Recently, we successfully finished a web app project that had many specialties we never had before. Major issues were very tight budget and time constraints (about 3 months) including an absolutely unpostponable deadline. However, the bigger concern for us was the diversity of our customer. Although we had one or two main reference persons, for the project to be successful we depended on the collaboration of a total of 8 departments.
As a first step to meet those challenges we decided on one-week iteration cycles – the shortest ever for us. At the kick-off meeting, where delegates of all departments were assembled, we presented our strategy and tried to make clear that communication and collaboration would be essential for the project to succeed. We also invited everyone to come to iteration meetings even when the agenda is not exactly about their specific requirements. After the meeting we hoped for the best.
With (almost) all departments it went like this: We did one requirements gathering appointment with one or two delegates and they either showed up once or twice on following meetings or they approved our implementation based on emailed screen shots. With most departments, email response time was good, with some, well, let’s just say holiday season didn’t really help. But altogether it was sufficient to keep the project well on track.
But wait! Did I say all departments? Not exactly! One single department actually managed it to sent at least one delegate to every single iteration meeting. And they not only enjoyed coffee and cookies but contributed a great deal every time. This was very helpful for us especially because after every iteration, we were a little bit more confident that we were still on the right track. Towards the end of the project, when success was foreseeable, we had the idea that their outstanding performance had to be rewarded somehow. So at the last iteration meeting, again with people from every department, we presented them with the Continuous Collaboration Award. They were very delighted and for the others it was a good laugh. And with the help of a little champagne and some snacks it became a very nice last iteration meeting.

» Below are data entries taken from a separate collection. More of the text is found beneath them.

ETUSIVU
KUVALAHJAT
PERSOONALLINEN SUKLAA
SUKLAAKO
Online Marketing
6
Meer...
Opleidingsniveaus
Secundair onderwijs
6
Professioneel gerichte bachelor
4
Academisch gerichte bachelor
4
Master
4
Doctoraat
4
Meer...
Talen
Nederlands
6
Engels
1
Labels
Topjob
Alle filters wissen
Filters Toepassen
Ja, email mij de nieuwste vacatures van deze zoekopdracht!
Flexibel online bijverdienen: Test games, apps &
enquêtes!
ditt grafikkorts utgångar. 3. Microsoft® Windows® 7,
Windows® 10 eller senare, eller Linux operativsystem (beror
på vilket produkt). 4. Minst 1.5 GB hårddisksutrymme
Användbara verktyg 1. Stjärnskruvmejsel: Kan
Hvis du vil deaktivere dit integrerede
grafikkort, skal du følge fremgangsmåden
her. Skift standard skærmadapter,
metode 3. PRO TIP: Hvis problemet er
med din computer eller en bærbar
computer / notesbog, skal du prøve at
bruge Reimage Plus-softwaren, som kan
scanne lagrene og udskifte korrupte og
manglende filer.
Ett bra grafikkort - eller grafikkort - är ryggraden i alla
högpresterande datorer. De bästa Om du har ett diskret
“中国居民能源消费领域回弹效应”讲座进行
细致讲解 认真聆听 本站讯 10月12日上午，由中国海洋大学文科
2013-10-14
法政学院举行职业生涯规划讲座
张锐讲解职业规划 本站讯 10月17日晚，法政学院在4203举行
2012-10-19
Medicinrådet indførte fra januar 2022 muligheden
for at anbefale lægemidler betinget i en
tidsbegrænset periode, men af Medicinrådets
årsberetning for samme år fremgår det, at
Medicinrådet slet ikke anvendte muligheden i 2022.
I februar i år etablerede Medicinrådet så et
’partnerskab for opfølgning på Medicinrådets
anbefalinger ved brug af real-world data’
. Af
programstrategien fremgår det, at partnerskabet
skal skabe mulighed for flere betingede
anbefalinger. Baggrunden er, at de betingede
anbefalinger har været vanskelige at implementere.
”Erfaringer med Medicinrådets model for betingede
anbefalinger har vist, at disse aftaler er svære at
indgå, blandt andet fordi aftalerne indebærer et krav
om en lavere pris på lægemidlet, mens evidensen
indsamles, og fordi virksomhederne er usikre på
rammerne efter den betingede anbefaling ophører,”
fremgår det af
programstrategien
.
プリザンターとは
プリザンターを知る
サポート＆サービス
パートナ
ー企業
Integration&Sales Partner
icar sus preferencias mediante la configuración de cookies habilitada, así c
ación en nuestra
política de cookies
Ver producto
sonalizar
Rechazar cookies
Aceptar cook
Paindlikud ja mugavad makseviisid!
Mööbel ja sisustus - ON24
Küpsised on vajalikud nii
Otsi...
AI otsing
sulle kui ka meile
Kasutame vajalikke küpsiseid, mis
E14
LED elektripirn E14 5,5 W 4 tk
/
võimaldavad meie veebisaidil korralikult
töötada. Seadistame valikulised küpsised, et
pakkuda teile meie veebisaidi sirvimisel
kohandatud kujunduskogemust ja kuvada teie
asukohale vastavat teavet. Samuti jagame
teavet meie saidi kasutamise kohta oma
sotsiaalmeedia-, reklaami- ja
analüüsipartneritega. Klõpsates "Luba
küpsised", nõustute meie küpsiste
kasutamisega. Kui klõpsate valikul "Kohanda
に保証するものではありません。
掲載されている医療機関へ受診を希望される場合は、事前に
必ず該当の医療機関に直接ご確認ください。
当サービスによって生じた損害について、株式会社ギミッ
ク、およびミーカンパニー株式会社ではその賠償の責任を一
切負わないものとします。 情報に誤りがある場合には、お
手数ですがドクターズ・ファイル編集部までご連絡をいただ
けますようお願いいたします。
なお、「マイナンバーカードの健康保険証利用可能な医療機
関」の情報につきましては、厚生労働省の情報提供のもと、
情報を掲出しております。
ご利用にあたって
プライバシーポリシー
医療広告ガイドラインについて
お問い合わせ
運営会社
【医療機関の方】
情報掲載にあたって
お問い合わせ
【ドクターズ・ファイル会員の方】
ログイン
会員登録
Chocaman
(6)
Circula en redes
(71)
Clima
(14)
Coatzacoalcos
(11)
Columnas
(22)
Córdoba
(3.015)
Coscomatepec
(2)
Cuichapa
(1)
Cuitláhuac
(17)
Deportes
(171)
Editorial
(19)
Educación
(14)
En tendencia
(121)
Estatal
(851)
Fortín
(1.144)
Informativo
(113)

As many of you know, good understanding between customer and developer can never be taken for granted. This is why agile methods always put great emphasis on extensive customer communication. A-Story-of-Project-Failure-Mitch-Lacey shows that even agile-by-the-book projects can fail basically due to lack of understanding on customer side. So do it like us and, if they deserve it, show your appreciation to your customer once in a while in a more creative way. And if you use a cup, make sure that there is also champagne around to fill it.